Member of the Kenya National Assembly
- Constituency: Magarini Constituency
- Preceded by: Amason Kingi Jeffah
- Succeeded by: Vacated (election nullified)

Personal details
- Born: 1956 (age 69–70) Magarini, Kilifi County, Kenya
- Party: Shirikisho Party (2002–2007) United Republican Party (2013–2017) Jubilee Coalition (2017–2022)
- Education: Machakos Technical School
- Occupation: Teacher, Politician
- Profession: Teacher

= Harrison Kombe =

Kenyan politician

Harrison Mwalimu Garama Kombe (born 1956 in Magarini, Kilifi County) is a Kenyan teacher and politician. He was first elected to the Kenya National Assembly from Magarini Constituency on the ticket of Shirikisho Party in 2002. He suffered a defeat in 2007 and returned to the parliament in 2013 and was reelected in 2017 before being defeated again in the 2022 parliamentary election.

== Career ==
Harrison Kombe was trained at Machakos Technical School. 1979 he joined Lawfords Hotel as an electrician. From 1985 to 1986 he was a teacher at Nairobi Technical School and later transferred to Malindi High School where he taught from 1987 to 1988. He moved to Kinango Secondary & Technical School and taught there for a year before transferring to Sheikh Khalifa Secondary & Technical School where he taught from 1990 to 1996. He ended his teaching career at Marafa Secondary School and Kikoneni Secondary School in 2002 when he joined politics.

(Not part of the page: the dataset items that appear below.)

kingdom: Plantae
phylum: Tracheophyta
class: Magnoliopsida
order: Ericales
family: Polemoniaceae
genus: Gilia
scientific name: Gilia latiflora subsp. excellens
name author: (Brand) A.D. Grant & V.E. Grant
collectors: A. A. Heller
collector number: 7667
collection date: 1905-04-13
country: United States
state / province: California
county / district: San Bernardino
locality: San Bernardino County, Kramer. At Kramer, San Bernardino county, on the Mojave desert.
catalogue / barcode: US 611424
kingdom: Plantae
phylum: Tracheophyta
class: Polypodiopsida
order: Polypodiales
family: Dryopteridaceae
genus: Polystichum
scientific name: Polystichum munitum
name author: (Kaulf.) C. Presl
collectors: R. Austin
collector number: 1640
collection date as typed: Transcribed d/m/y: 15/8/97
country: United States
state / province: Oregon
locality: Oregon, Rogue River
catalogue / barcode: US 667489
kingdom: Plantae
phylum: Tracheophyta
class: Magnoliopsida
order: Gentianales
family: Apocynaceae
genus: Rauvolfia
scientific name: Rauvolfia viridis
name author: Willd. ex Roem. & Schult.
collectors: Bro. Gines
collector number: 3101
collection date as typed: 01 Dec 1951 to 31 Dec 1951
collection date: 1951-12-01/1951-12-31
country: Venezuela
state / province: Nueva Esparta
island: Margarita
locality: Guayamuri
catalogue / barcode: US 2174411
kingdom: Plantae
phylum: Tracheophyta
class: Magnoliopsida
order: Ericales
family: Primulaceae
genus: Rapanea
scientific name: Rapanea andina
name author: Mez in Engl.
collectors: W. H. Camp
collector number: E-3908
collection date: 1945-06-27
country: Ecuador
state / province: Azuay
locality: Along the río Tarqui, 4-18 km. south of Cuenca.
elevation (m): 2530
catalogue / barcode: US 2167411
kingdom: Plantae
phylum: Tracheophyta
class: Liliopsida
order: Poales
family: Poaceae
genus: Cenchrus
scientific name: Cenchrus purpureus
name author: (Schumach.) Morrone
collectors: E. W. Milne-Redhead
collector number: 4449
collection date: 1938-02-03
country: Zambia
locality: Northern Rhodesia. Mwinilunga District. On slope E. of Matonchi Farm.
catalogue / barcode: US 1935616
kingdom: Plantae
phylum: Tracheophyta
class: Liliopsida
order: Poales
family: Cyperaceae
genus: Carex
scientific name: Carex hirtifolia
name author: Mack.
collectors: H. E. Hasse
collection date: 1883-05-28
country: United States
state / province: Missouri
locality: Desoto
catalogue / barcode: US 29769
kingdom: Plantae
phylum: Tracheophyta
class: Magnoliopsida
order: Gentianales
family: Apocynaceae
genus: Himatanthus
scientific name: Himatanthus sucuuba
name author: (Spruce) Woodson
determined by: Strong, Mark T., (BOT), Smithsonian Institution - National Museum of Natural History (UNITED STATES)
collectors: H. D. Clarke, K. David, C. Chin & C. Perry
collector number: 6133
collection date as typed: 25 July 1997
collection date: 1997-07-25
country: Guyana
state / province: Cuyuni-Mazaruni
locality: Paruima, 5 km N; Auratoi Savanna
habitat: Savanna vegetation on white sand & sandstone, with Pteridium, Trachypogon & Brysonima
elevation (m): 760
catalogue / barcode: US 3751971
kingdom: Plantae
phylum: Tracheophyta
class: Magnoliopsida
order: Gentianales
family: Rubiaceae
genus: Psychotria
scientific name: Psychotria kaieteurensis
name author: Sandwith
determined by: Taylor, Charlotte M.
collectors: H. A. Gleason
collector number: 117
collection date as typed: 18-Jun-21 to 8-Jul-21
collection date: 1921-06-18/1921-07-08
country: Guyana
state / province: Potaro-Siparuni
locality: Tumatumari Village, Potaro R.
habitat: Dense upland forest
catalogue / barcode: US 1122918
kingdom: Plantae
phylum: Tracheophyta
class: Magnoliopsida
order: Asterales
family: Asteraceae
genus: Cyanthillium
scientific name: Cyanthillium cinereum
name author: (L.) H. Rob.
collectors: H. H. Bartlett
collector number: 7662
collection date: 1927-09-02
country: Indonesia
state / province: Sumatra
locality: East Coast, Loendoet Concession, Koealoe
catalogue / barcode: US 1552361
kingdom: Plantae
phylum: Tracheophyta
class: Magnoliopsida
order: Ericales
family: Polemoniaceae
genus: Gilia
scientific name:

He was elected to the 9th Kenyan National Assembly from Magarini Constituency on the ticket of Shirikisho Party in 2002. He was defeated in the 2007 elections by Amason Kingi Jeffah. He challenged the result in court which led to the nullification of the election and a by-election was ordered. In the by-election, he was again defeated by Amason Kingi Jeffah. After the defeat, he went back to his teaching career and taught from 2008 to 2013 when he reclaimed the Magarini seat in the parliament on the ticket of URP and the support of Jubilee coalition. In the 2013 election, the incumbent Amason kingi jeffa did not run as he contested and won the governorship seat of Kilifi. In the 11th parliament, Kombe served on the Catering and Health Club Committee and Departmental Committee on Education, Research and Technology. He was reelected in 2017 and 2022 but the 2022 election was challenged by his opponent leading to nullification of the election by both high court and appeal court on the grounds of irregularities.